12. Merlin (Falco columbarius)
Hold on to your wizard hats because the Merlin is about to enchant you! This small, stocky falcon sports an attire of blue-grey upperparts for the males and brown for the females, with streaked underparts.
Don’t be fooled by its size, though – the Merlin is fiercely fast and agile.
They fancy wide-open spaces like moorlands and coasts. Small birds, particularly meadow pipits, are their favorite snacks, and they have a penchant for chasing their prey with rapid twists and turns.
When it comes to romance, the Merlin’s aerial displays involve fast, zig-zagging flights. Some decide to head south for the winter, while others stay in Northern Ireland. The stunning Antrim Hills or Murlough National Nature Reserve are prime spots to witness their magical flights.
13. White-tailed Eagle (Haliaeetus albicilla)
The White-tailed Eagle, also known as the sea eagle, is one of the largest birds of prey in Europe. With a broad wingspan, a pale head, and a white tail, they are simply awe-inspiring.
They love to be near water bodies and their diet primarily consists of fish, but they won’t say no to birds or carrion.
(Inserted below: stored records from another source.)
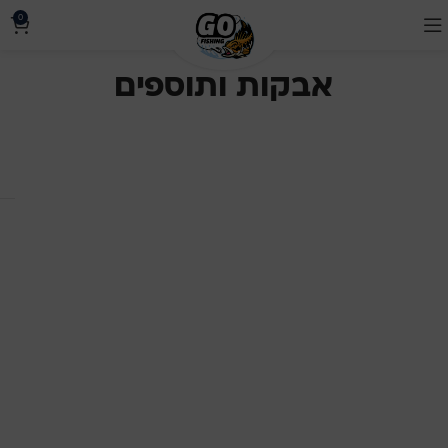
0
אבקות ותוספים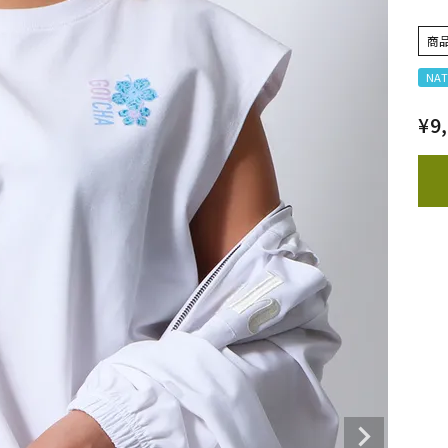
商
NAT
¥
9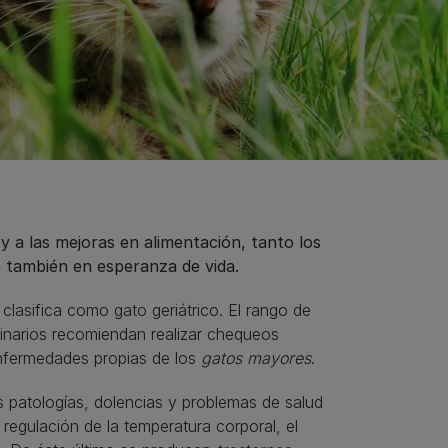
 a las mejoras en alimentación, tanto los
 también en esperanza de vida.
clasifica como gato geriátrico. El rango de
erinarios recomiendan realizar chequeos
enfermedades propias de los
gatos mayores
.
patologías, dolencias y problemas de salud
egulación de la temperatura corporal, el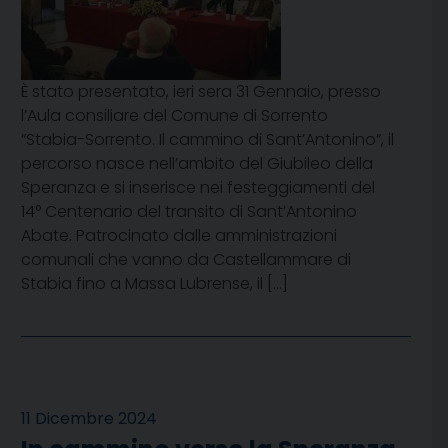
È stato presentato, ieri sera 31 Gennaio, presso
l’Aula consiliare del Comune di Sorrento
“Stabia-Sorrento. Il cammino di Sant’Antonino“, il
percorso nasce nell’ambito del Giubileo della
Speranza e si inserisce nei festeggiamenti del
14° Centenario del transito di Sant’Antonino
Abate. Patrocinato dalle amministrazioni
comunali che vanno da Castellammare di
Stabia fino a Massa Lubrense, il […]
11 Dicembre 2024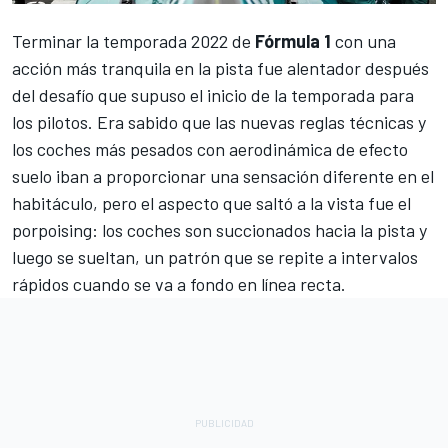
Terminar la temporada 2022 de
Fórmula 1
con una
acción más tranquila en la pista fue alentador después
del desafío que supuso el inicio de la temporada para
los pilotos. Era sabido que las nuevas reglas técnicas y
los coches más pesados con aerodinámica de efecto
suelo iban a proporcionar una sensación diferente en el
habitáculo, pero el aspecto que saltó a la vista fue el
porpoising: los coches son succionados hacia la pista y
luego se sueltan, un patrón que se repite a intervalos
rápidos cuando se va a fondo en línea recta.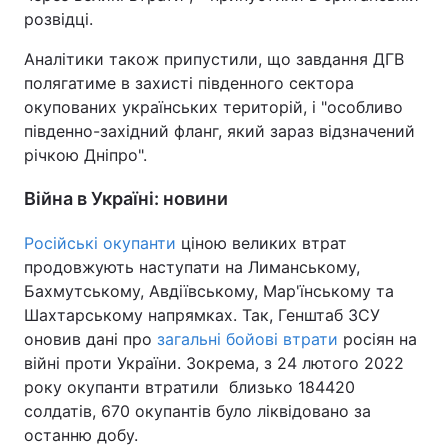
розвідці.
Аналітики також припустили, що завдання ДГВ
полягатиме в захисті південного сектора
окупованих українських територій, і "особливо
південно-західний фланг, який зараз відзначений
річкою Дніпро".
Війна в Україні: новини
Російські окупанти
ціною великих втрат
продовжують наступати на Лиманському,
Бахмутському, Авдіївському, Мар'їнському та
Шахтарському напрямках. Так, Генштаб ЗСУ
оновив дані про
загальні бойові втрати
росіян на
війні проти України. Зокрема, з 24 лютого 2022
року окупанти втратили близько 184420
солдатів, 670 окупантів було ліквідовано за
останню добу.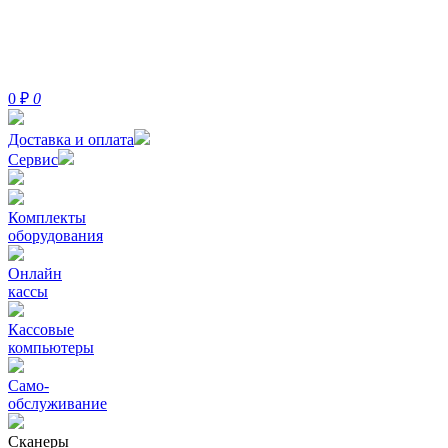
0
₽
0
Доставка и оплата
Сервис
Комплекты
оборудования
Онлайн
кассы
Кассовые
компьютеры
Само-
обслуживание
Сканеры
With powerful wings, they can swoop down to catch fish with impeccable precision. Pairs are monogamous and can often be seen soaring together in circles. They’re not regulars in Northern Ireland, but occasionally they can be seen, especially around coastal areas like Strangford Lough.
14. Golden Eagle (Aquila chrysaetos)
Ah, the majestic Golden Eagle, with its regal brown plumage and golden nape that looks like a crown, this one is true avian royalty. They prefer remote mountains and moorlands where they can rule their realm from high above.
They feast on a variety of prey such as rabbits, hares, and birds. Golden Eagles are known for their breathtaking soaring and plunging courtship displays. They are also highly territorial and are seen in pairs year-round in their territories. While not common in Northern Ireland, you might be lucky to spot one in the more remote, mountainous regions like the Sperrin Mountains.